I used "while" loops and created 2 different codes, but when the first question is asked - "How much change is owed?" I give the input and there is no result. I'll post the two codes and I hope any of you guys gives me a tip about what I can change.

First code:

``````#include <stdio.h>
#include <cs50.h>

int main(void)

{
int penny = 1;
int nickel = 5;
int dime = 10;
int quarter = 25;

printf("How much change is owed?\n");

float t = GetFloat();

int q = t * 100;
int p;
int i;

do
{
p = 0;
i = q - p * quarter;
p = p + 1;
}
while (i > 0);

i = q % quarter;

int r;
int o;

do
{
r = 0;
o = i - r * dime;
r = r + 1;
}
while (o > 0);

o = i % dime;

int l;
int y;

do
{
l = 0;
y = o - l * nickel;
l = l + 1;
}
while (y > 0);

y = o % nickel;

int u;
int k;

do
{
u = 0;
k = y - u * penny;
u = u + 1;
}
while (k > 0);

int v = p + r + l + u;
float x = v * 0.01;
printf("%f\n", x);
}
``````

Second code:

``````#include <stdio.h>
#include <cs50.h>

int main(void)

{
int penny = 1;
int nickel = 5;
int dime = 10;
int quarter = 25;

printf("How much change is owed?\n");

float t = GetFloat();
int q = t * 100;

int p;
int i;

do
{
p = 0;
i = q - p * quarter;
p = p + 1;
if(p * quarter + quarter > q)
{
int r;
int o;

do
{
r = 0;
o = i - r * dime;
r = r + 1;
i = q % quarter;
if(r * dime + dime > i)
{
int l;
int y;

do
{
l = 0;
y = o - l * nickel;
l = l + 1;
o = i % dime;
if(l * nickel + nickel > o)
{
int u;
int k;

do
{
u = 0;
k = y - u * penny;
u = u + 1;
y = o % nickel;
if (u * penny + penny > y)
{
k = p + r + l + u;
float z = k * 0.01;
printf("%f\n", z);
}
}
while (k > 0);
}
}
while (y > 0);
}
}
while (o > 0);
}
}
while (i > 0);
}
``````

Thank you in advance.
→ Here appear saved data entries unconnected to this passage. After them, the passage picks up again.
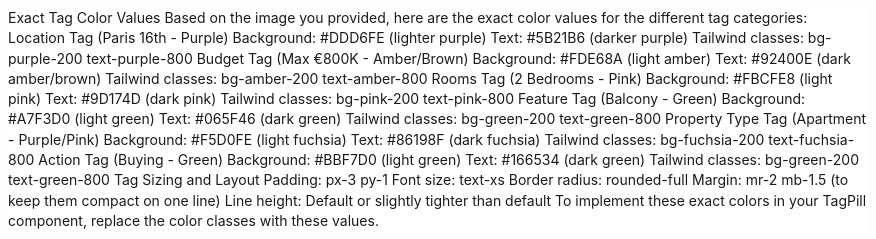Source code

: Exact Tag Color Values
Based on the image you provided, here are the exact color values for the different tag categories:
Location Tag (Paris 16th - Purple)
Background: #DDD6FE (lighter purple)
Text: #5B21B6 (darker purple)
Tailwind classes: bg-purple-200 text-purple-800
Budget Tag (Max €800K - Amber/Brown)
Background: #FDE68A (light amber)
Text: #92400E (dark amber/brown)
Tailwind classes: bg-amber-200 text-amber-800
Rooms Tag (2 Bedrooms - Pink)
Background: #FBCFE8 (light pink)
Text: #9D174D (dark pink)
Tailwind classes: bg-pink-200 text-pink-800
Feature Tag (Balcony - Green)
Background: #A7F3D0 (light green)
Text: #065F46 (dark green)
Tailwind classes: bg-green-200 text-green-800
Property Type Tag (Apartment - Purple/Pink)
Background: #F5D0FE (light fuchsia)
Text: #86198F (dark fuchsia)
Tailwind classes: bg-fuchsia-200 text-fuchsia-800
Action Tag (Buying - Green)
Background: #BBF7D0 (light green)
Text: #166534 (dark green)
Tailwind classes: bg-green-200 text-green-800
Tag Sizing and Layout
Padding: px-3 py-1
Font size: text-xs
Border radius: rounded-full
Margin: mr-2 mb-1.5 (to keep them compact on one line)
Line height: Default or slightly tighter than default
To implement these exact colors in your TagPill component, replace the color classes with these values.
P.S. I would also like to specify that I will later try to figure out the negative input code that I need to add - right after I'm sure the rest is right.

You've created infinite loops. Look at the first version:

``````do
{
p = 0;
i = q - p * quarter;
p = p + 1;
}
while (i > 0);
``````

p is set to 0 at the beginning of each pass through the loop, so i is always equal to q which never changes. Since i never drops to 0, it's an infinite loop.

The second version is just a more complicated version of the same.

Hint: There's an old saying in computer programming, "KISS, Keep It Simple, Stupid!", something I remind myself of on just about every project. The point is to keep code as simple as possible. It's more efficient and less likely to introduce errors.